## KUMPULAN TUGAS
1/ Ringkaslah artikel opini tentang PPh atas tanah dan bangunan di lingkungan PPAT dalam dua kalimat.
2/ Kutip tanpa perubahan baris-baris catatan mulai dari baris yang memuat "collectors: L. Moore" sampai akhir catatan, dengan kedua batas itu ikut disertakan.

Opini

JERAT HUKUM PPH ATAS TANAH BANGUNAN DI LINGKUNGAN PROFESI PPAT

Oleh : Basuki Widodo

Pimpinan Pendiri lembaga Indonesian Tax Care (INTAC)

Bagikan Ke

halonotariat.id – Berdasarkan PPh Pasal 4 (2) Undang-undang PPh No. 36 Tahun 2008, atas penghasilan dari transaksi pengalihan harta berupa tanah dan/atau bangunan, harus di potong pajak bersifat final. Selanjutnya PMK 261/PMK.03/2016 mengatur Pejabat Pembuat Akte Tanah (PPAT) atau Bendaharawan Pemerintah wajib memungut dan menyetorkan Pajak Penghasilan atas penghasilan yang diterima penjual dari pengalihan hak atas tanah dan bangunan ke Kas Negara.

Lembaga Indonesian Tax Care (INTAC) menemukan kasus, seorang Pejabat Pembuat Akte Tanah (PPAT). Sebut saja berinisal S, yang diperiksa penyidik pajak karena PPh yang telah dipungut, tidak disetorkan ke Kas Negara.

S diperiksa terkait setoran Pasal 4 ayat (2) atas PPh Tanah dan Bangunan tahun pajak 2015, 2016 dan 2017. Hal ini berawal dari perusahaan developer saat melaporkan SPT Tahunan. Developer tersebut kebetulan menggunakan S sebagai PPAT. Dari pengecekan petugas Kantor Pelayanan Pajak (KPP), ternyata diketahui PPh atas penjualan tanah dan bangunan developer tersebut, belum disetorkan ke negara oleh S. Hal ini memunculkan kecurigaan KPP untuk menaikan kasus ini ke penyidikan pajak.

Akhirnya kasus ini ditangani Kanwil dengan Pemeriksaan Bukti Permulaan atas PPAT S. Dari Berita Acara Perolehan Data Elektronik terbukti PPh Pasal 4 Ayat (2) atas pengalihan hak atas tanah dan bangunan S, banyak yang belum disetor. Bahkan bukan hanya atas nama perusahaan, tapi juga pengalihan tanah bangunan yang pemiliknya atas nama orang pribadi.

## CATATAN DATA

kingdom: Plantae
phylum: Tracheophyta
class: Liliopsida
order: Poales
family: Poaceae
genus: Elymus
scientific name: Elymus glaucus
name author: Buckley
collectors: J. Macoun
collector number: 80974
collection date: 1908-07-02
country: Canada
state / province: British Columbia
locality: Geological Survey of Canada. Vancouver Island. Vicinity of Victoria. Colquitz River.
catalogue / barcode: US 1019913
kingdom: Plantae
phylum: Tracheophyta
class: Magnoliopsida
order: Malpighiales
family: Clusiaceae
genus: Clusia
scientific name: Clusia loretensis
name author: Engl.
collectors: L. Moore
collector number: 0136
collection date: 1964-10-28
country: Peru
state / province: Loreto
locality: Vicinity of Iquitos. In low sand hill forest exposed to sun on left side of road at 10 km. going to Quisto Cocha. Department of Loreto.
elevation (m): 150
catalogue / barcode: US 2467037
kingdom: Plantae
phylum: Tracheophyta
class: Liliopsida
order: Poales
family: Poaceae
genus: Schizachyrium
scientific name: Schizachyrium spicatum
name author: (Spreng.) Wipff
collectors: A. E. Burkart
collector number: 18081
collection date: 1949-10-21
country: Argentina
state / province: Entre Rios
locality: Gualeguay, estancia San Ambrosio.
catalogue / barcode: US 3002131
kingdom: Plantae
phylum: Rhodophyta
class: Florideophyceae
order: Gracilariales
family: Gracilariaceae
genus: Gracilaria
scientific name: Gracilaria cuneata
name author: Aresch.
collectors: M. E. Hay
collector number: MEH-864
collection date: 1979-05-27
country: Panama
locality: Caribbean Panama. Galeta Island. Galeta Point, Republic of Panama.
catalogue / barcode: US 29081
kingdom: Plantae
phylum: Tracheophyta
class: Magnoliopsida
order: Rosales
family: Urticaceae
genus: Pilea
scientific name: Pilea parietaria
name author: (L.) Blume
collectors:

## JAWABAN LATIHAN
1/ Berdasarkan Pasal 4 ayat (2) UU PPh No. 36 Tahun 2008 dan PMK 261/PMK.03/2016, penghasilan dari pengalihan tanah dan/atau bangunan dikenai pajak final yang wajib dipungut dan disetorkan ke Kas Negara oleh PPAT atau Bendaharawan Pemerintah. Lembaga Indonesian Tax Care (INTAC) menemukan kasus seorang PPAT berinisial S yang diperiksa penyidik pajak karena PPh tahun pajak 2015, 2016, dan 2017 yang telah dipungut tidak disetorkan, dan Pemeriksaan Bukti Permulaan oleh Kanwil membuktikan banyak setoran yang belum dilakukan, baik atas nama perusahaan maupun orang pribadi.

2/
collectors: L. Moore
collector number: 0136
collection date: 1964-10-28
country: Peru
state / province: Loreto
locality: Vicinity of Iquitos. In low sand hill forest exposed to sun on left side of road at 10 km. going to Quisto Cocha. Department of Loreto.
elevation (m): 150
catalogue / barcode: US 2467037
kingdom: Plantae
phylum: Tracheophyta
class: Liliopsida
order: Poales
family: Poaceae
genus: Schizachyrium
scientific name: Schizachyrium spicatum
name author: (Spreng.) Wipff
collectors: A. E. Burkart
collector number: 18081
collection date: 1949-10-21
country: Argentina
state / province: Entre Rios
locality: Gualeguay, estancia San Ambrosio.
catalogue / barcode: US 3002131
kingdom: Plantae
phylum: Rhodophyta
class: Florideophyceae
order: Gracilariales
family: Gracilariaceae
genus: Gracilaria
scientific name: Gracilaria cuneata
name author: Aresch.
collectors: M. E. Hay
collector number: MEH-864
collection date: 1979-05-27
country: Panama
locality: Caribbean Panama. Galeta Island. Galeta Point, Republic of Panama.
catalogue / barcode: US 29081
kingdom: Plantae
phylum: Tracheophyta
class: Magnoliopsida
order: Rosales
family: Urticaceae
genus: Pilea
scientific name: Pilea parietaria
name author: (L.) Blume
collectors:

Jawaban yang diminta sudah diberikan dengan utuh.